# Action item:
Retype the entries below word for word, leaving out the pictures.

# Material shown:

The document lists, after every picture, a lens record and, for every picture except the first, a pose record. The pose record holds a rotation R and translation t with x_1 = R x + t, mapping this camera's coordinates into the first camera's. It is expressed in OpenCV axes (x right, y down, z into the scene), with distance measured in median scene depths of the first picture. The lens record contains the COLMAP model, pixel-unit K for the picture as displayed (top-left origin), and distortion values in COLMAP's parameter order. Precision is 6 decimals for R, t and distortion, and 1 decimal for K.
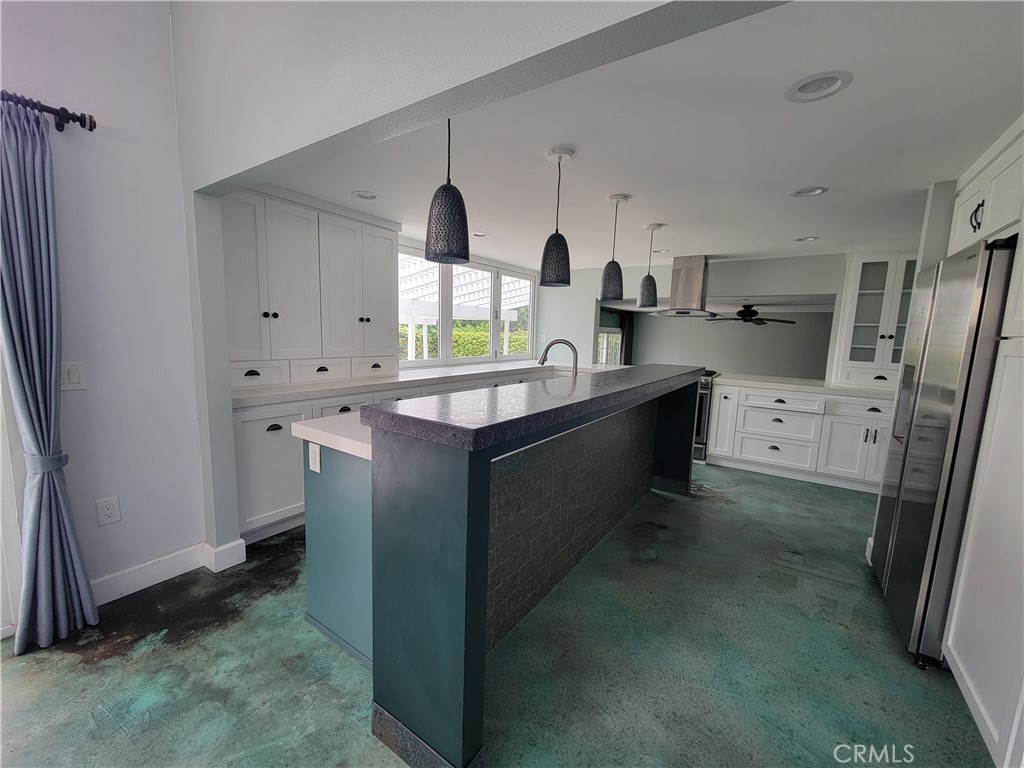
lens RADIAL K [[418.8, 0, 505.6], [0, 418.8, 385.6], [0, 0, 1]] dist [-0.000961, 0.000247]
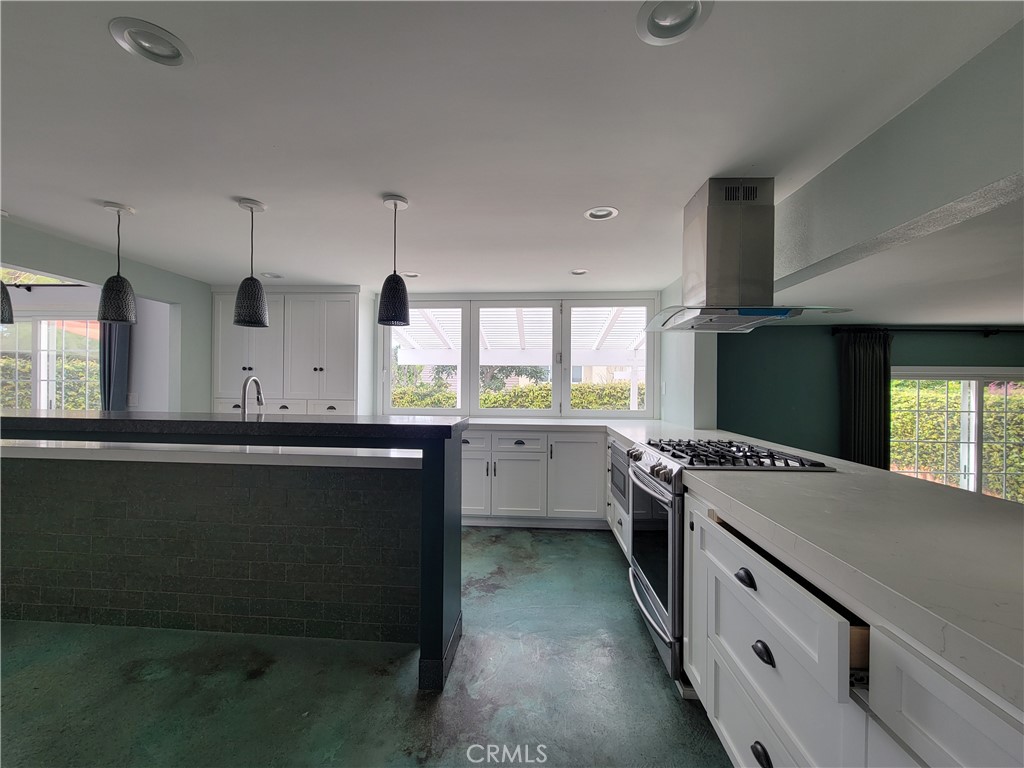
lens RADIAL K [[418.8, 0, 511.6], [0, 418.8, 385.6], [0, 0, 1]] dist [-0.000961, 0.000247]
pose [[0.510156, -0.024323, -0.859738, 1.442113], [-0.106626, 0.990100, -0.091282, -0.084126], [0.853447, 0.138239, 0.502512, 1.249488]]
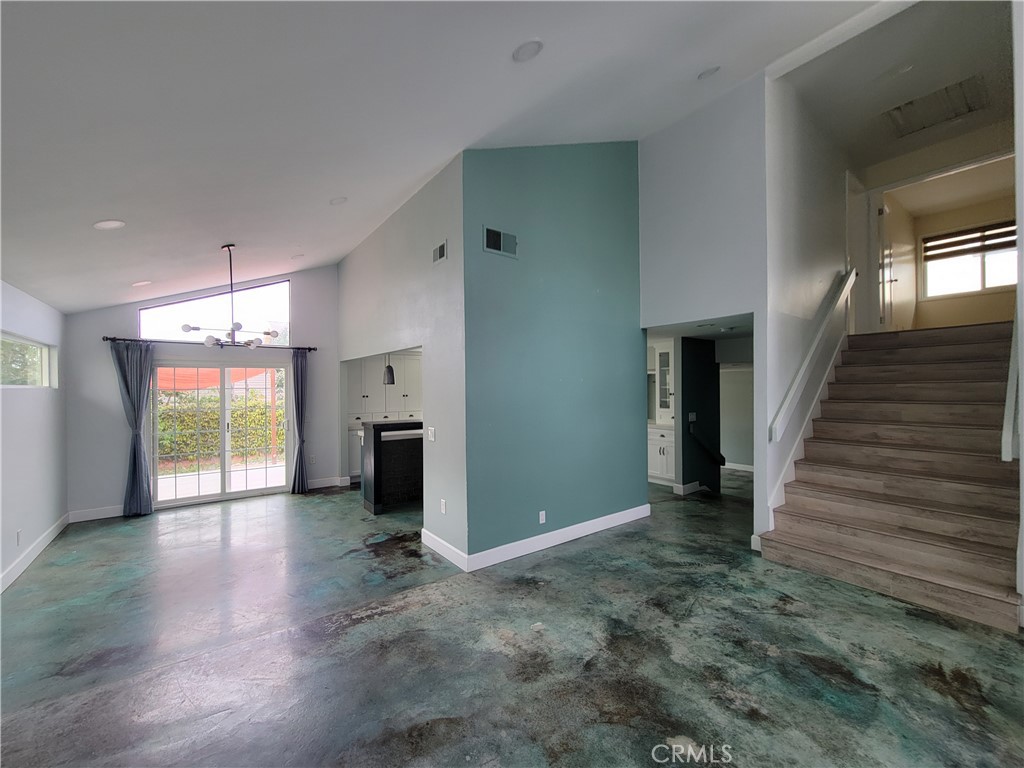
lens RADIAL K [[418.8, 0, 508.7], [0, 418.8, 384.8], [0, 0, 1]] dist [-0.000961, 0.000247]
pose [[0.946204, -0.041450, -0.320906, 1.361139], [-0.002486, 0.990801, -0.135307, 0.136282], [0.323562, 0.128825, 0.937396, -1.422832]]
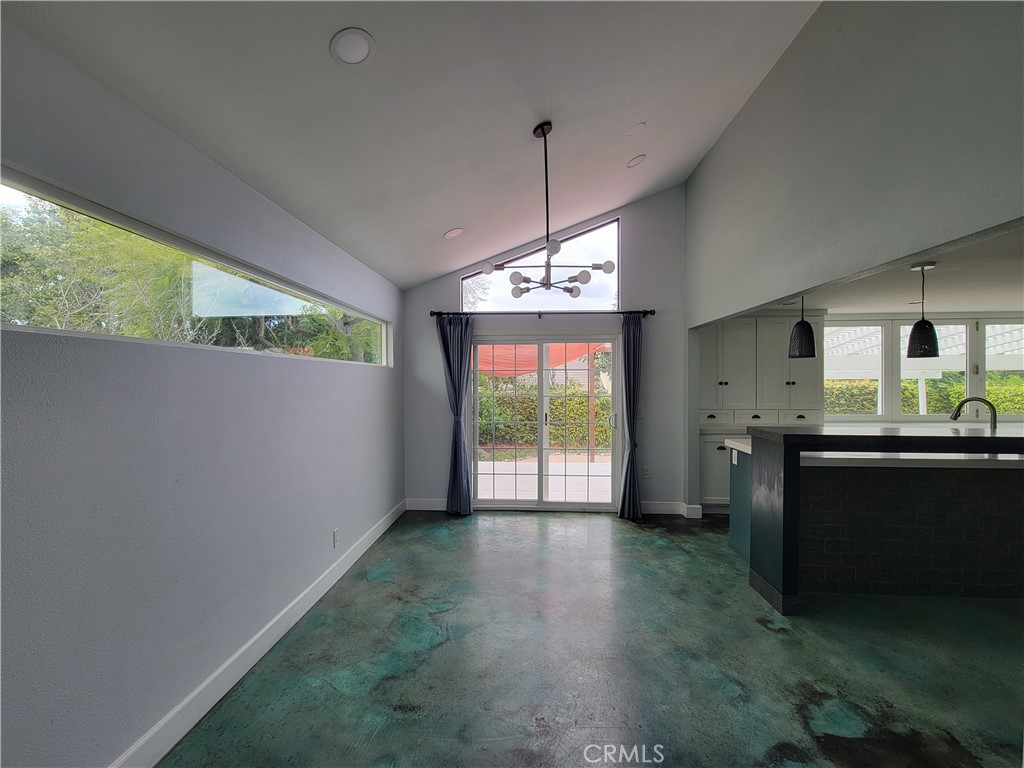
lens RADIAL K [[418.8, 0, 507.0], [0, 418.8, 386.5], [0, 0, 1]] dist [-0.000961, 0.000247]
pose [[0.517147, -0.021367, -0.855630, 0.532310], [-0.091604, 0.992564, -0.080153, 0.075667], [0.850980, 0.119830, 0.511344, -0.750737]]
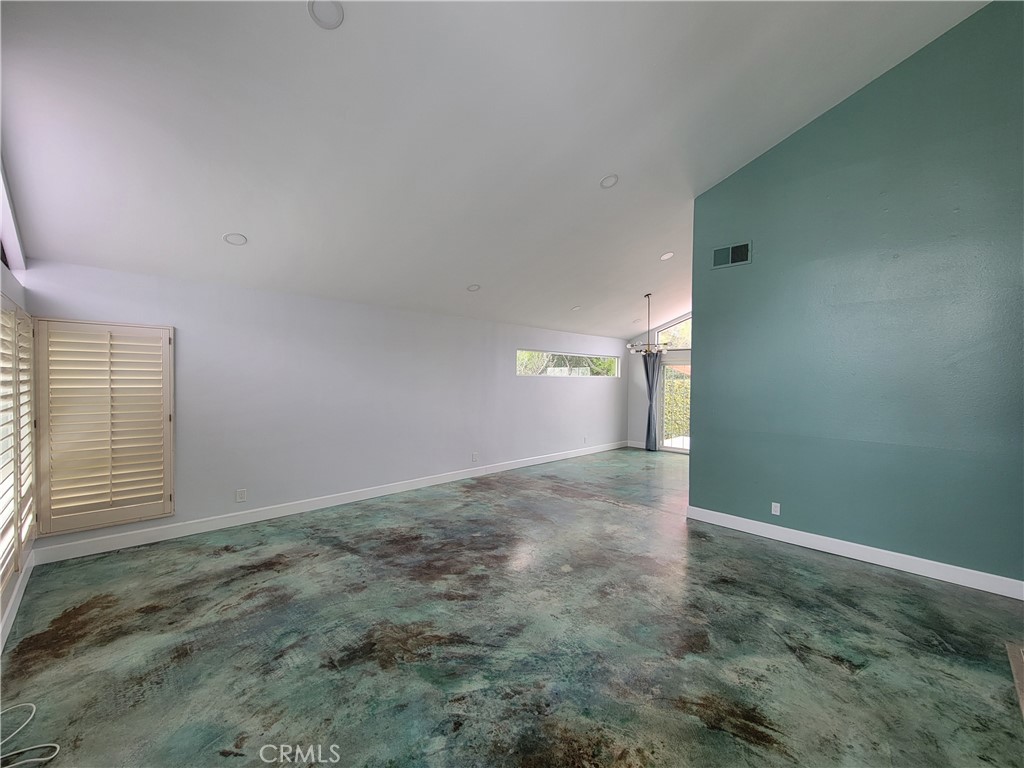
lens RADIAL K [[418.8, 0, 501.8], [0, 418.8, 384.7], [0, 0, 1]] dist [-0.000961, 0.000247]
pose [[-0.209178, -0.019423, -0.977685, 2.912610], [-0.143749, 0.989552, 0.011097, 0.074605], [0.967254, 0.142862, -0.209785, -0.485651]]
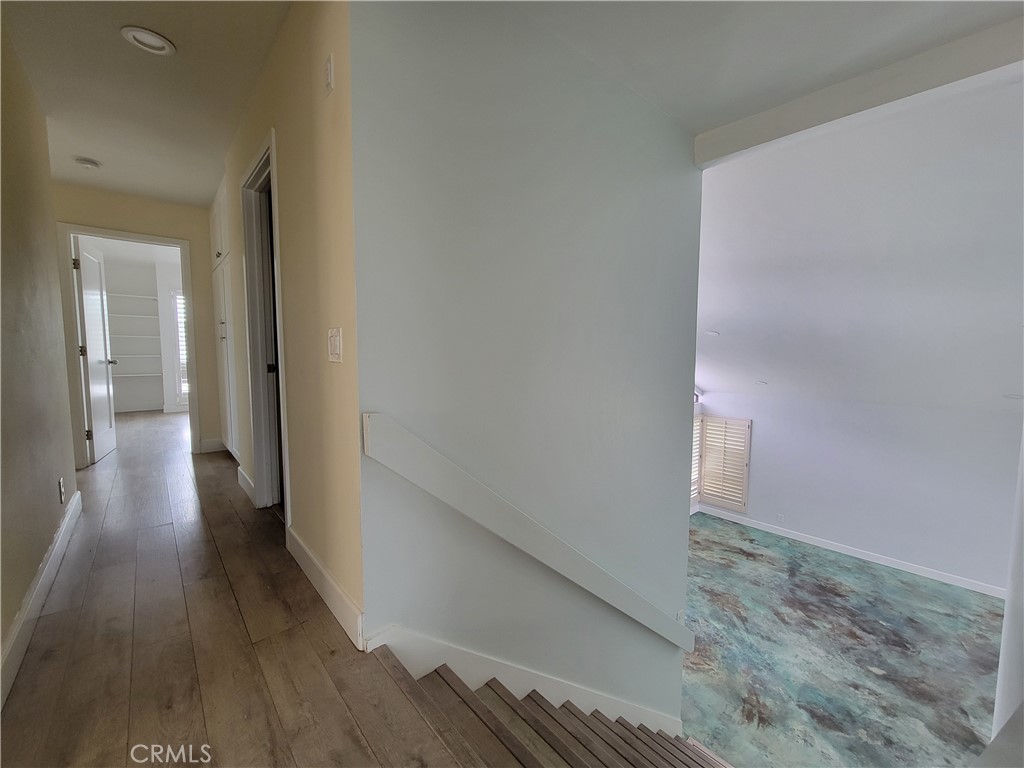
lens RADIAL K [[418.8, 0, 515.8], [0, 418.8, 383.9], [0, 0, 1]] dist [-0.000961, 0.000247]
pose [[-0.970865, -0.060935, 0.231752, 2.594775], [-0.011739, 0.978061, 0.207987, -0.903551], [-0.239341, 0.199206, -0.950280, 1.407734]]
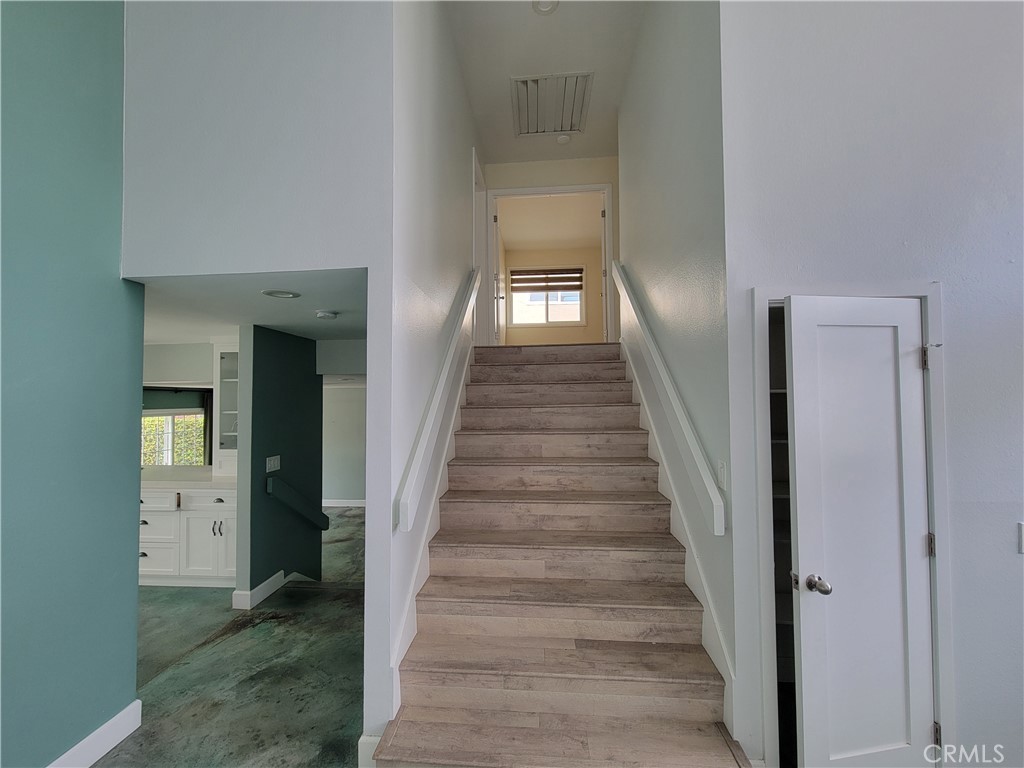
lens RADIAL K [[418.8, 0, 503.9], [0, 418.8, 383.8], [0, 0, 1]] dist [-0.000961, 0.000247]
pose [[0.870305, -0.022647, 0.491992, 1.590395], [0.100832, 0.985976, -0.132980, -0.023497], [-0.482081, 0.165341, 0.860384, -0.344345]]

# Result of the exercise:
The document lists, after every picture, a lens record and, for every picture except the first, a pose record. The pose record holds a rotation R and translation t with x_1 = R x + t, mapping this camera's coordinates into the first camera's. It is expressed in OpenCV axes (x right, y down, z into the scene), with distance measured in median scene depths of the first picture. The lens record contains the COLMAP model, pixel-unit K for the picture as displayed (top-left origin), and distortion values in COLMAP's parameter order. Precision is 6 decimals for R, t and distortion, and 1 decimal for K.
lens RADIAL K [[418.8, 0, 505.6], [0, 418.8, 385.6], [0, 0, 1]] dist [-0.000961, 0.000247]
lens RADIAL K [[418.8, 0, 511.6], [0, 418.8, 385.6], [0, 0, 1]] dist [-0.000961, 0.000247]
pose [[0.510156, -0.024323, -0.859738, 1.442113], [-0.106626, 0.990100, -0.091282, -0.084126], [0.853447, 0.138239, 0.502512, 1.249488]]
lens RADIAL K [[418.8, 0, 508.7], [0, 418.8, 384.8], [0, 0, 1]] dist [-0.000961, 0.000247]
pose [[0.946204, -0.041450, -0.320906, 1.361139], [-0.002486, 0.990801, -0.135307, 0.136282], [0.323562, 0.128825, 0.937396, -1.422832]]
lens RADIAL K [[418.8, 0, 507.0], [0, 418.8, 386.5], [0, 0, 1]] dist [-0.000961, 0.000247]
pose [[0.517147, -0.021367, -0.855630, 0.532310], [-0.091604, 0.992564, -0.080153, 0.075667], [0.850980, 0.119830, 0.511344, -0.750737]]
lens RADIAL K [[418.8, 0, 501.8], [0, 418.8, 384.7], [0, 0, 1]] dist [-0.000961, 0.000247]
pose [[-0.209178, -0.019423, -0.977685, 2.912610], [-0.143749, 0.989552, 0.011097, 0.074605], [0.967254, 0.142862, -0.209785, -0.485651]]
lens RADIAL K [[418.8, 0, 515.8], [0, 418.8, 383.9], [0, 0, 1]] dist [-0.000961, 0.000247]
pose [[-0.970865, -0.060935, 0.231752, 2.594775], [-0.011739, 0.978061, 0.207987, -0.903551], [-0.239341, 0.199206, -0.950280, 1.407734]]
lens RADIAL K [[418.8, 0, 503.9], [0, 418.8, 383.8], [0, 0, 1]] dist [-0.000961, 0.000247]
pose [[0.870305, -0.022647, 0.491992, 1.590395], [0.100832, 0.985976, -0.132980, -0.023497], [-0.482081, 0.165341, 0.860384, -0.344345]]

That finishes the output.